*** Information supplied ***

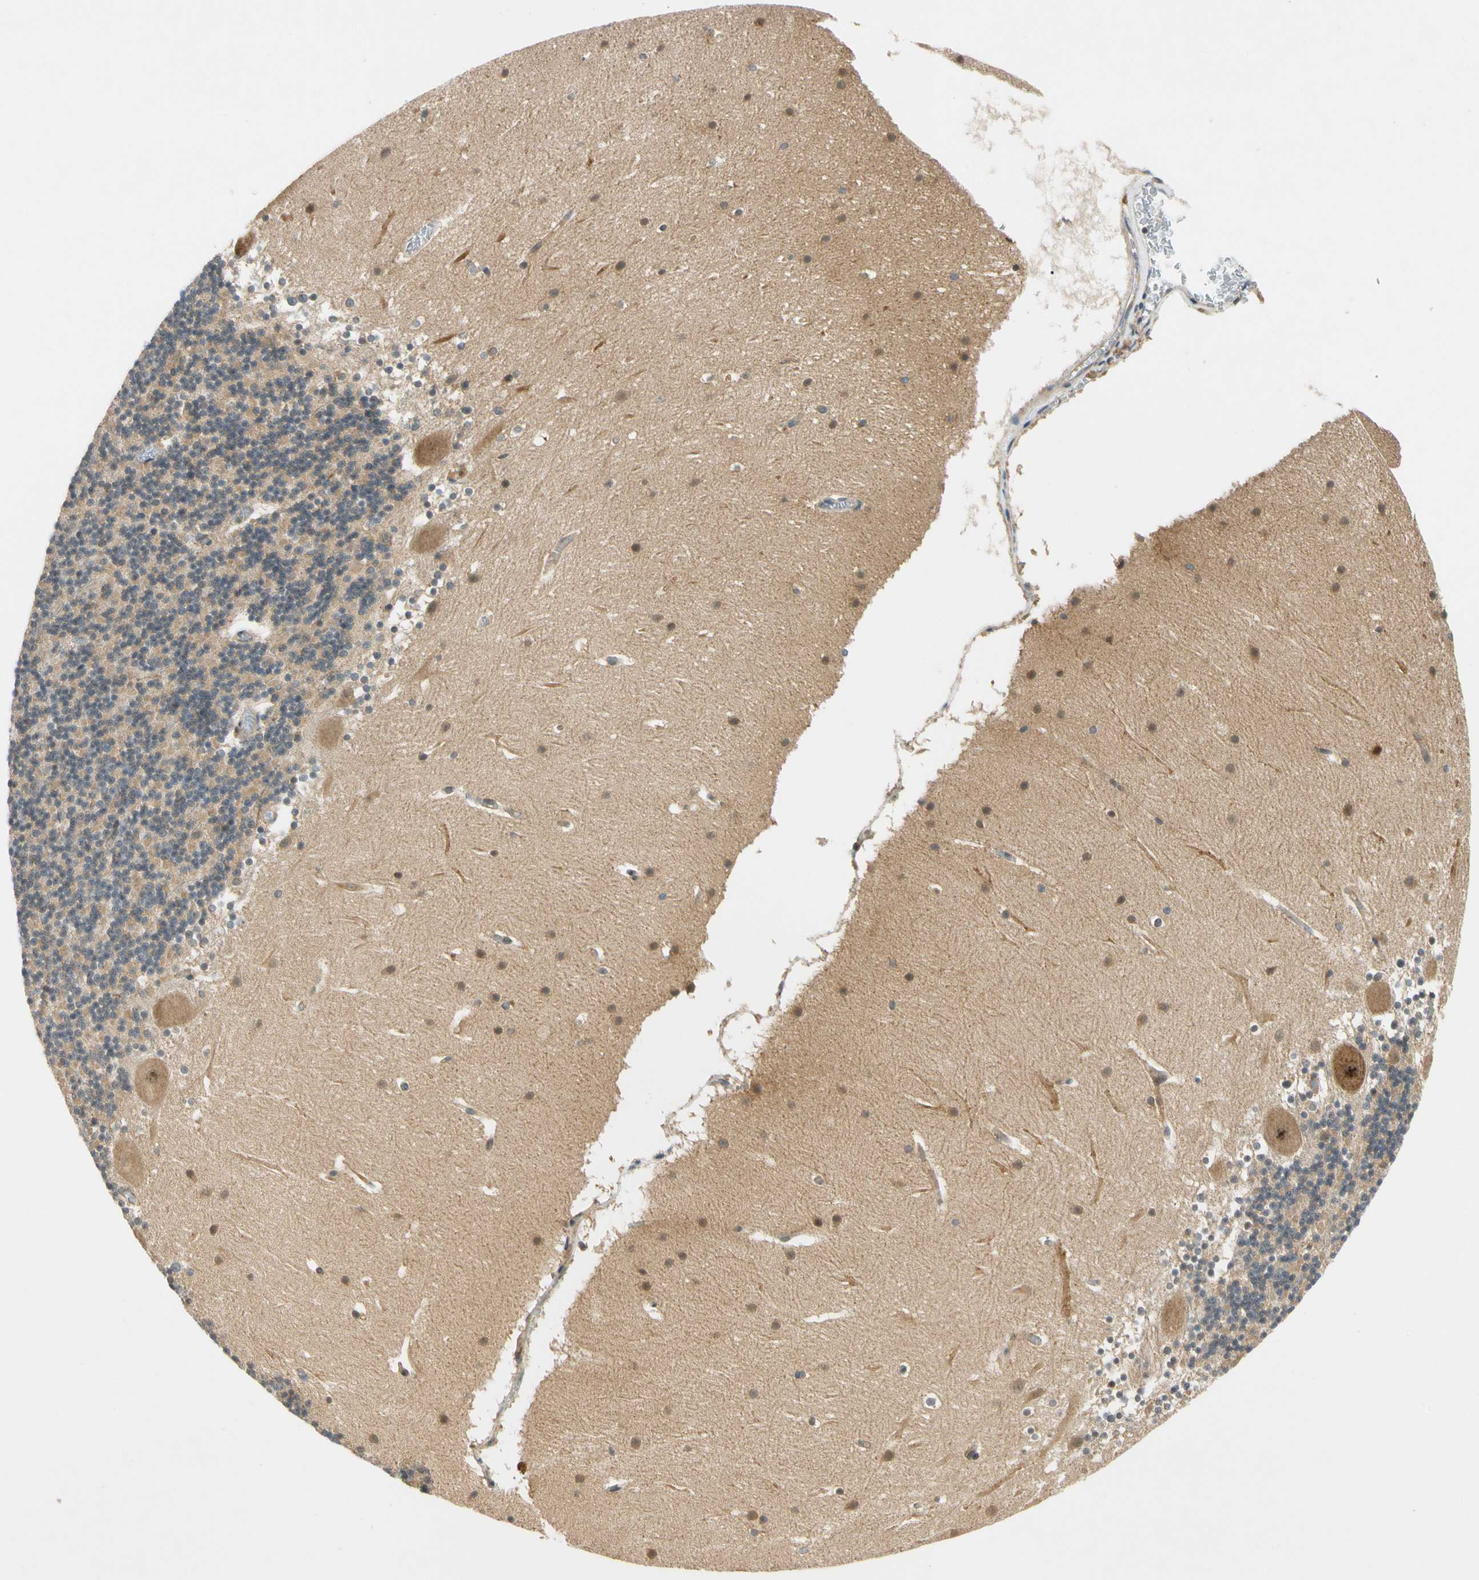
{"staining": {"intensity": "moderate", "quantity": "<25%", "location": "cytoplasmic/membranous"}, "tissue": "cerebellum", "cell_type": "Cells in granular layer", "image_type": "normal", "snomed": [{"axis": "morphology", "description": "Normal tissue, NOS"}, {"axis": "topography", "description": "Cerebellum"}], "caption": "High-power microscopy captured an IHC micrograph of benign cerebellum, revealing moderate cytoplasmic/membranous expression in about <25% of cells in granular layer.", "gene": "GATD1", "patient": {"sex": "female", "age": 19}}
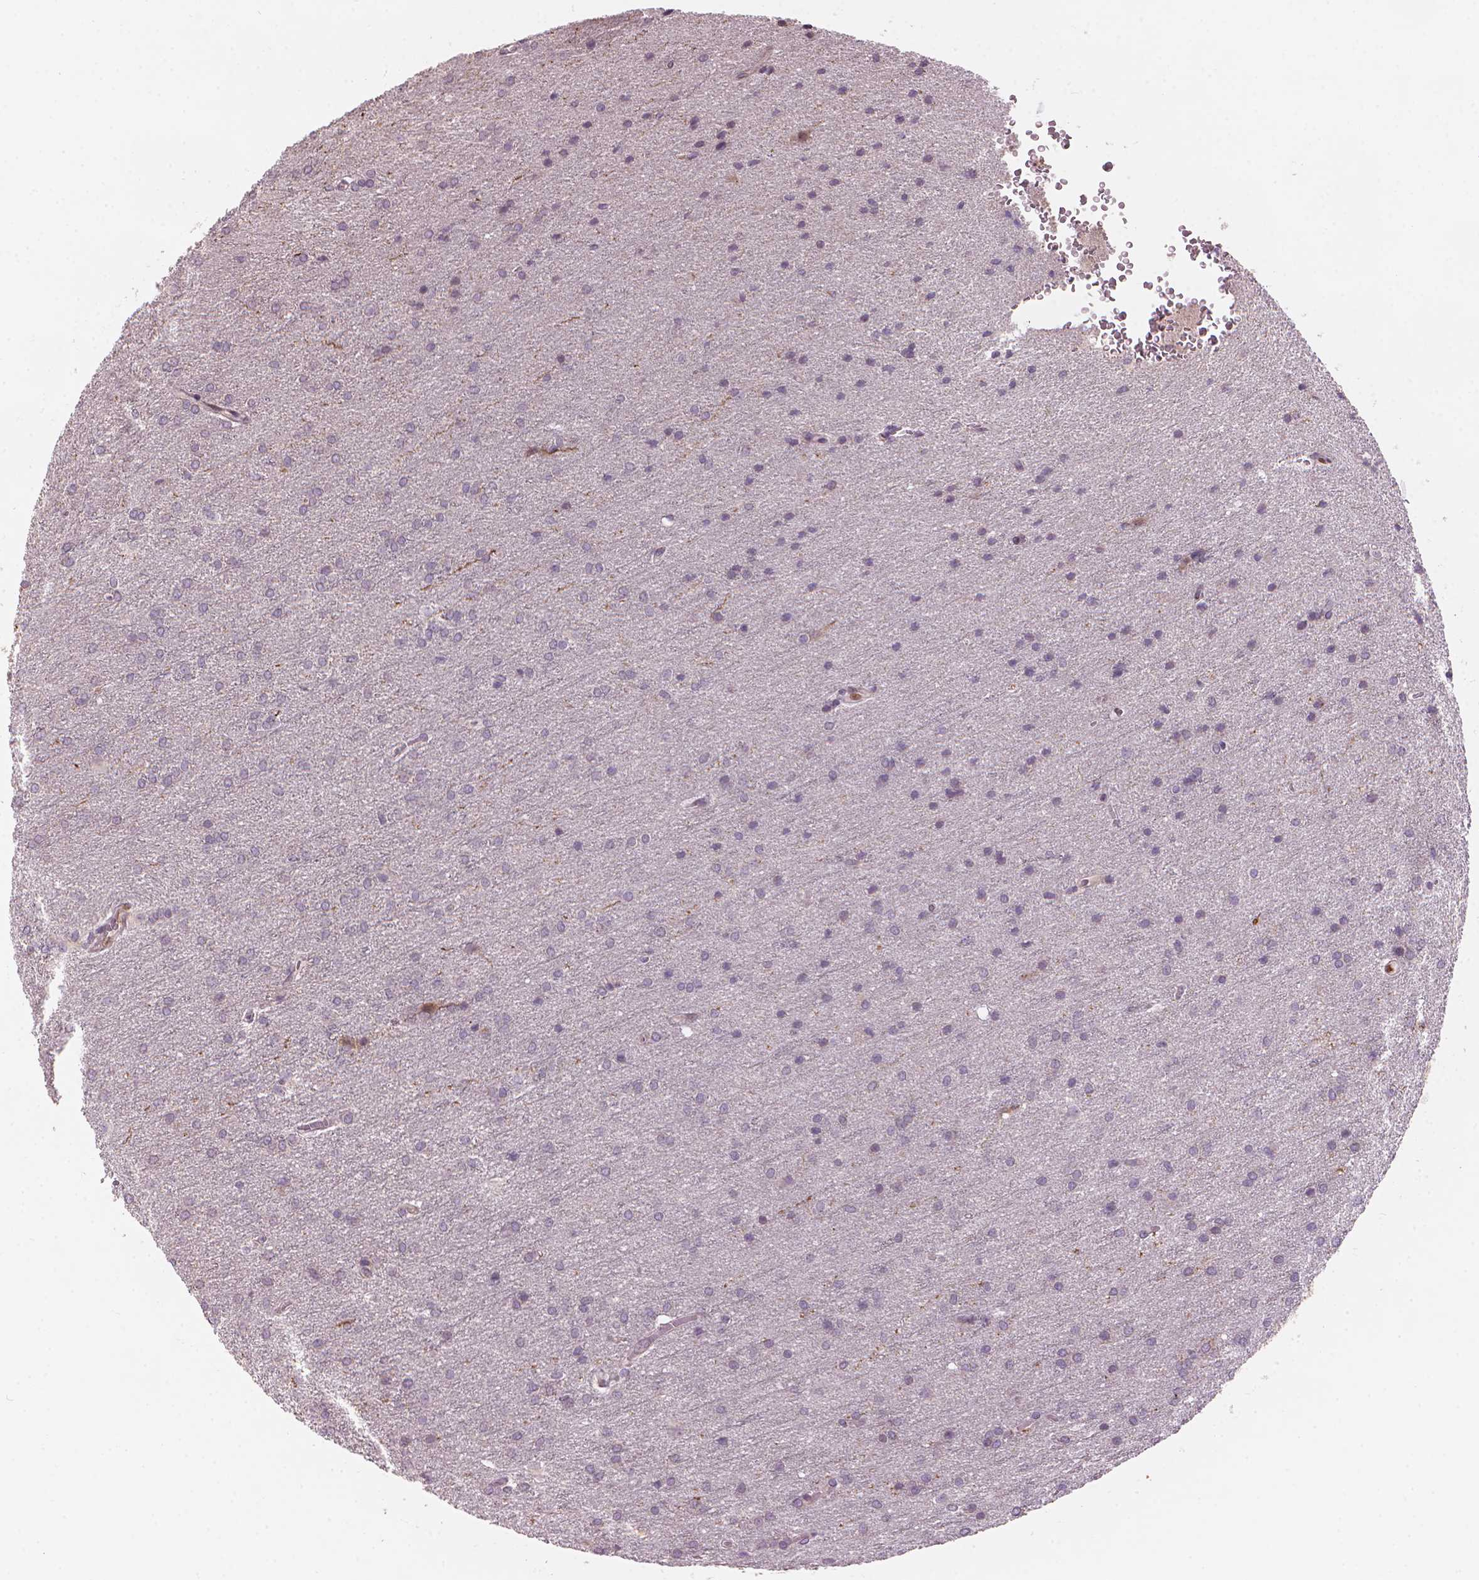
{"staining": {"intensity": "negative", "quantity": "none", "location": "none"}, "tissue": "glioma", "cell_type": "Tumor cells", "image_type": "cancer", "snomed": [{"axis": "morphology", "description": "Glioma, malignant, Low grade"}, {"axis": "topography", "description": "Brain"}], "caption": "Protein analysis of malignant low-grade glioma displays no significant expression in tumor cells.", "gene": "IFFO1", "patient": {"sex": "female", "age": 32}}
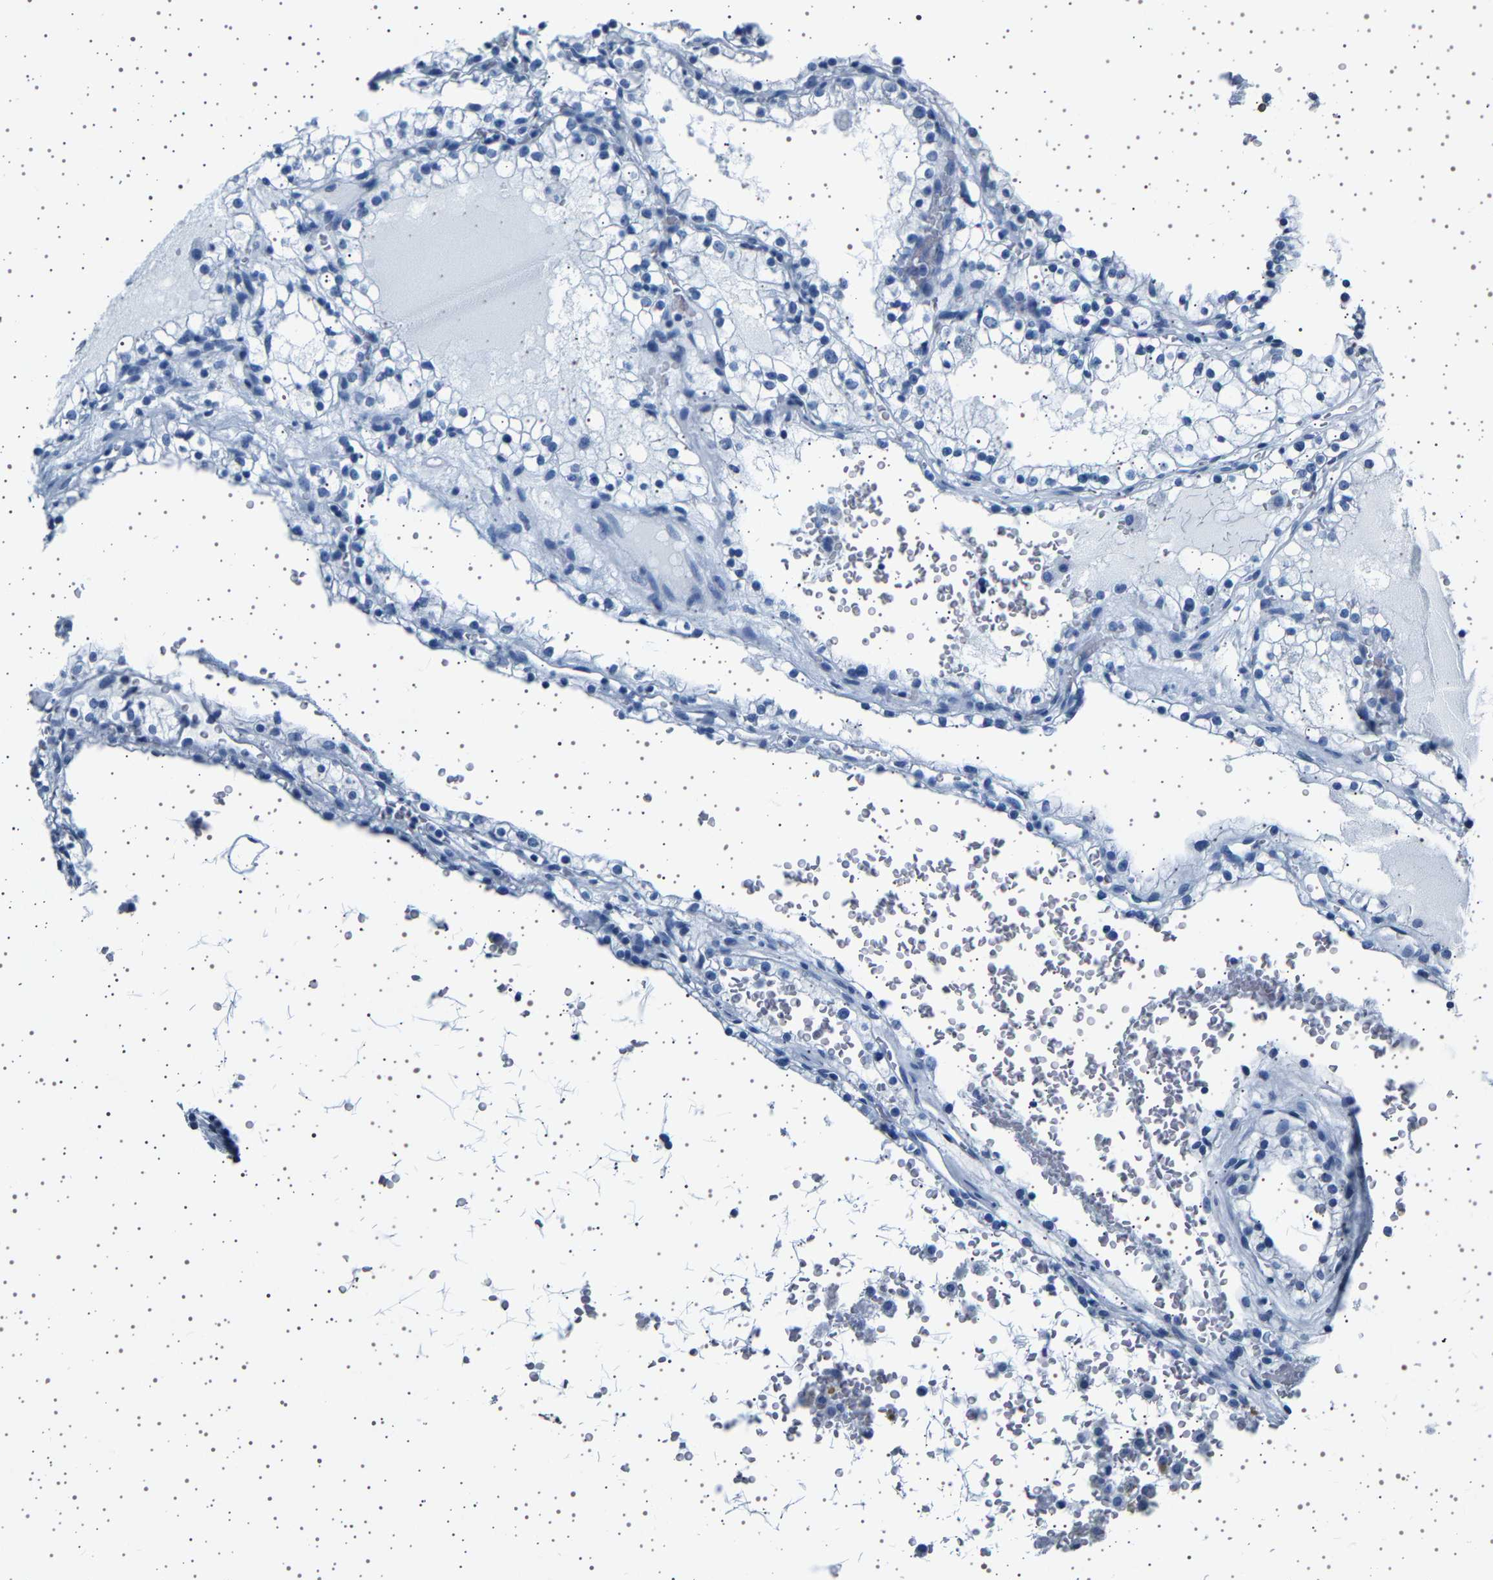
{"staining": {"intensity": "negative", "quantity": "none", "location": "none"}, "tissue": "renal cancer", "cell_type": "Tumor cells", "image_type": "cancer", "snomed": [{"axis": "morphology", "description": "Adenocarcinoma, NOS"}, {"axis": "topography", "description": "Kidney"}], "caption": "An immunohistochemistry photomicrograph of renal adenocarcinoma is shown. There is no staining in tumor cells of renal adenocarcinoma.", "gene": "TFF3", "patient": {"sex": "female", "age": 41}}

*** End of Information supplied ***

Give all the lines above again, character for character, without pictures.

▸ Task answer:
{"staining": {"intensity": "moderate", "quantity": "<25%", "location": "cytoplasmic/membranous"}, "tissue": "cerebellum", "cell_type": "Cells in granular layer", "image_type": "normal", "snomed": [{"axis": "morphology", "description": "Normal tissue, NOS"}, {"axis": "topography", "description": "Cerebellum"}], "caption": "High-power microscopy captured an IHC micrograph of benign cerebellum, revealing moderate cytoplasmic/membranous expression in about <25% of cells in granular layer.", "gene": "GATD1", "patient": {"sex": "female", "age": 19}}
{"staining": {"intensity": "negative", "quantity": "none", "location": "none"}, "tissue": "glioma", "cell_type": "Tumor cells", "image_type": "cancer", "snomed": [{"axis": "morphology", "description": "Glioma, malignant, Low grade"}, {"axis": "topography", "description": "Brain"}], "caption": "Protein analysis of malignant low-grade glioma displays no significant expression in tumor cells.", "gene": "IFFO1", "patient": {"sex": "female", "age": 32}}
{"staining": {"intensity": "negative", "quantity": "none", "location": "none"}, "tissue": "renal cancer", "cell_type": "Tumor cells", "image_type": "cancer", "snomed": [{"axis": "morphology", "description": "Adenocarcinoma, NOS"}, {"axis": "topography", "description": "Kidney"}], "caption": "An immunohistochemistry photomicrograph of renal adenocarcinoma is shown. There is no staining in tumor cells of renal adenocarcinoma.", "gene": "TFF3", "patient": {"sex": "female", "age": 41}}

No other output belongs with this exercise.